## Detalles del ejercicio
Continúa el texto sobre el díptico de Efraín Recinos dedicado al terremoto de 1976, a partir de su última oración.

## Pasaje seleccionado
● ● ● ●

Para esta pieza, Efraín Recinos se inspiró en los estragos materiales y humanitarios del terremoto ocurrido en Guatemala durante la madrugada del 4 de febrero de 1976. Con una magnitud de 7.5 grados, el sismo ha sido considerado el más destructivo en la historia del país.
La tragedia es evocada por el artista en un díptico. Por un lado, el panel izquierdo presenta las formas curvas, pulcras e imaginativas con las que solía construir a sus personajes, y las utiliza para retratar a una familia intacta dentro de un ambiente cálido. Hacia la derecha, la obra toma otra perspectiva al mostrar a un grupo de personas con expresiones decaídas entre muros que revelan la superficie del adobe. Durante el terremoto, las estructuras que sufrieron mayores daños fueron aquellas construidas con este material compuesto de barro y fibras naturales.

● ● ● ●

## Datos mostrados

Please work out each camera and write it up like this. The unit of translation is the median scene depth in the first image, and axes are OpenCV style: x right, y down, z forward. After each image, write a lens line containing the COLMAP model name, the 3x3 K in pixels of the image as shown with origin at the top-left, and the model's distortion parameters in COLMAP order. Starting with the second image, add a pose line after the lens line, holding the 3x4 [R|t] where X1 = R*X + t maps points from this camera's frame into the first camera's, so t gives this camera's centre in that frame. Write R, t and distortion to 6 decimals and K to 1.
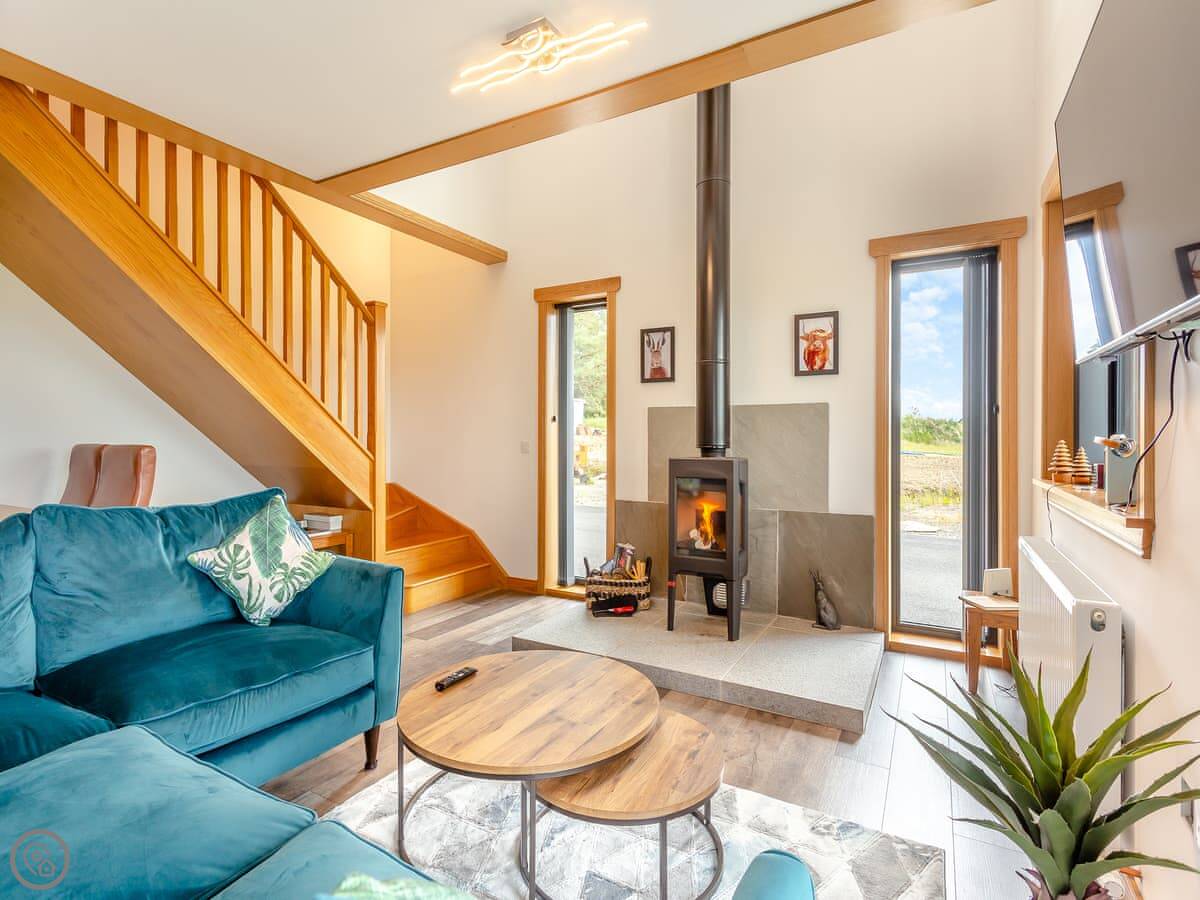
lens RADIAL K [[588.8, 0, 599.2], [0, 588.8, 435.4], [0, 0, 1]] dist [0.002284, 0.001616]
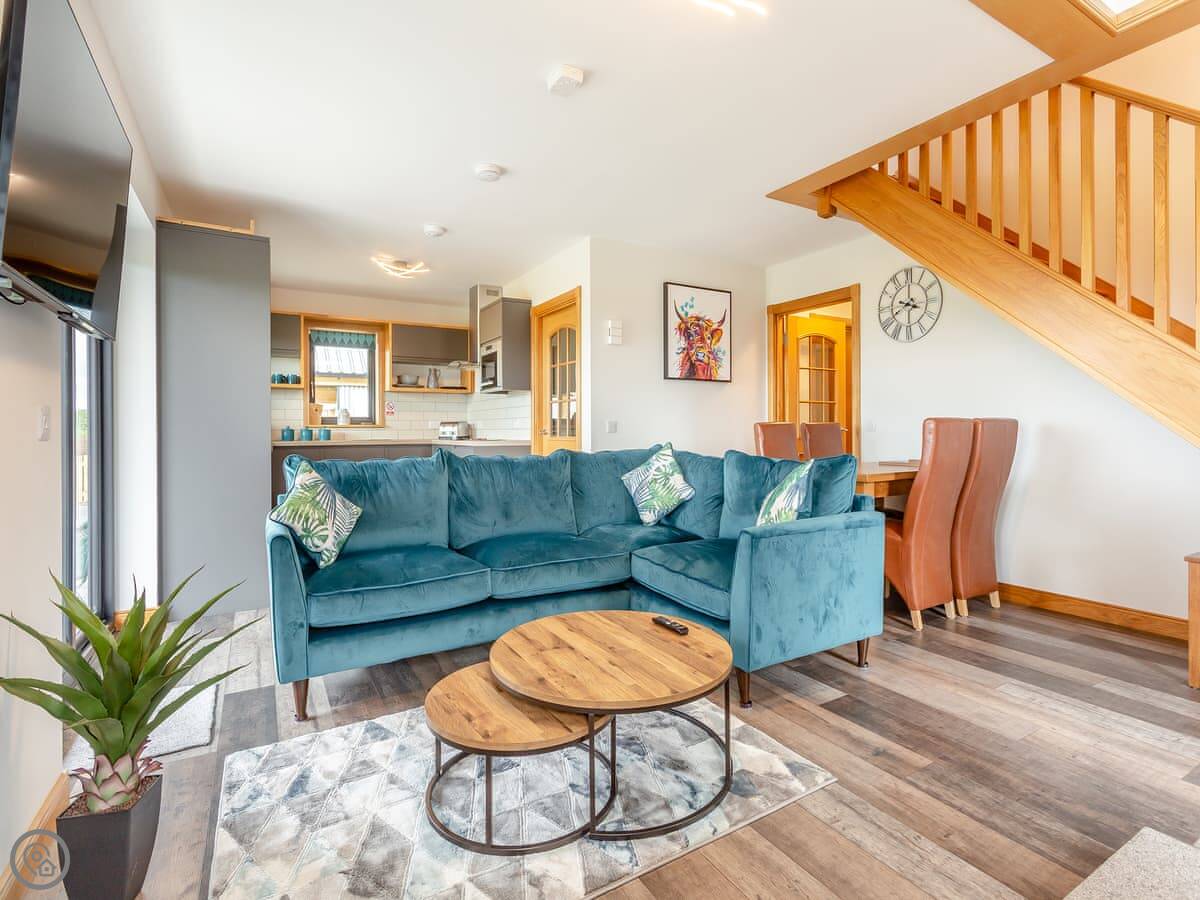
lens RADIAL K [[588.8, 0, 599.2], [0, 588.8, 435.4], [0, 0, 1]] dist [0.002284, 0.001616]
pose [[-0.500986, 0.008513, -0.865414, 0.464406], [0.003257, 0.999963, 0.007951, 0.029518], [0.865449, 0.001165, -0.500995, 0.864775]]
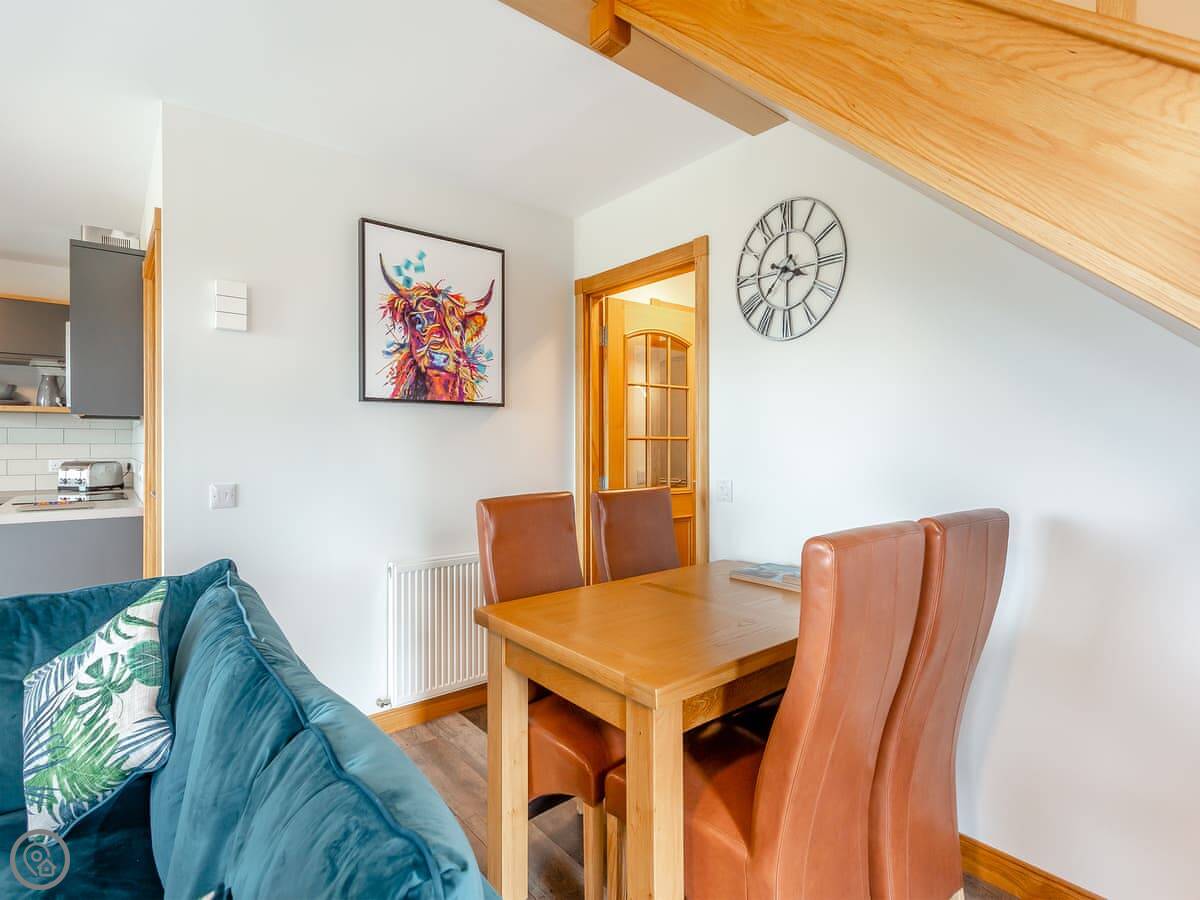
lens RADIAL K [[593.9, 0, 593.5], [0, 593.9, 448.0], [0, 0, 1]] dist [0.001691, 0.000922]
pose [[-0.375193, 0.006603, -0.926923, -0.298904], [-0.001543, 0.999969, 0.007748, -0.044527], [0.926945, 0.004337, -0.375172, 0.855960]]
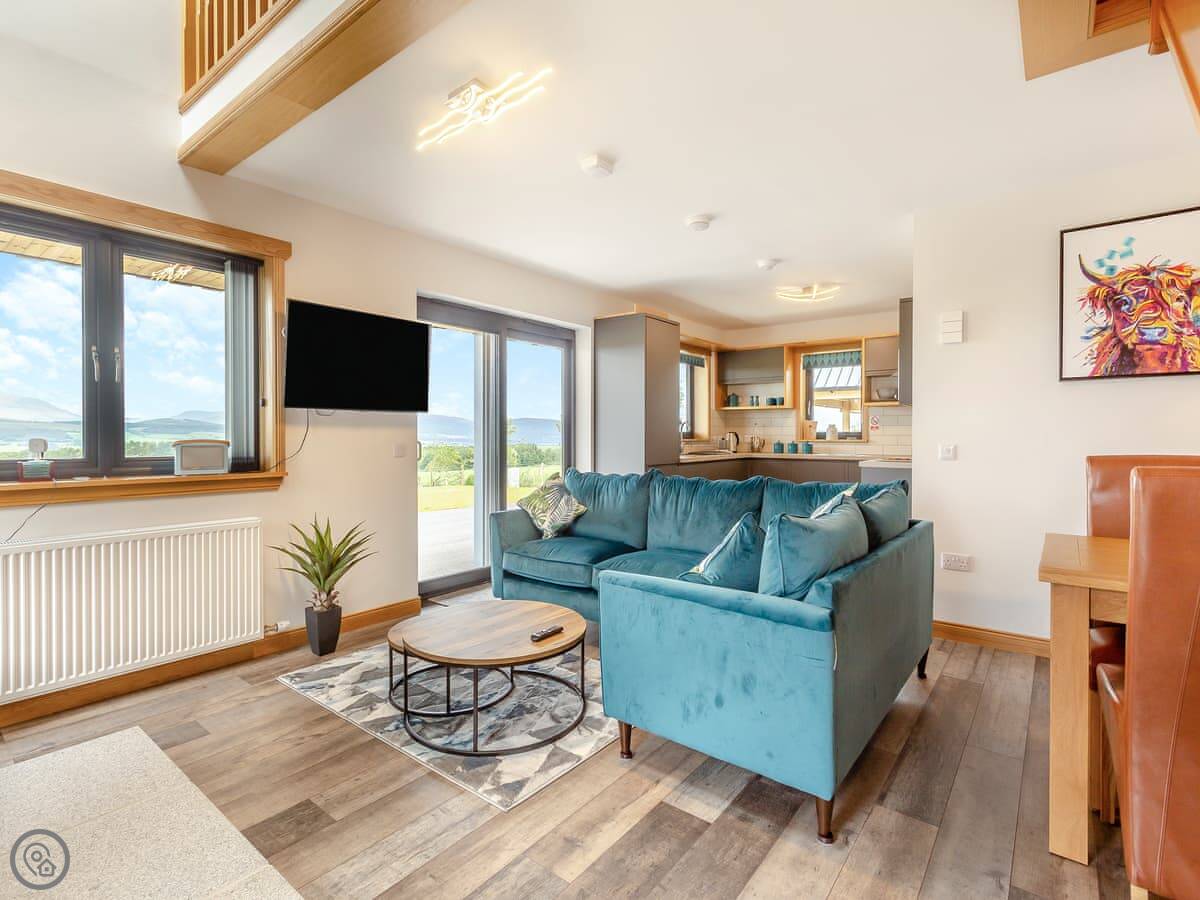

● ● ● ●

## Respuesta escrita
La pieza mantiene una relación estética con otras obras que el artista realizó durante la década de 1980, como El mural perdido (presentada en la III Bienal de Arte Paiz) o, de forma más evidente, con Infancia de adobe (exhibida en la V Bienal), donde utilizó el acrílico para abordar la fragilidad de las viviendas ante los sismos.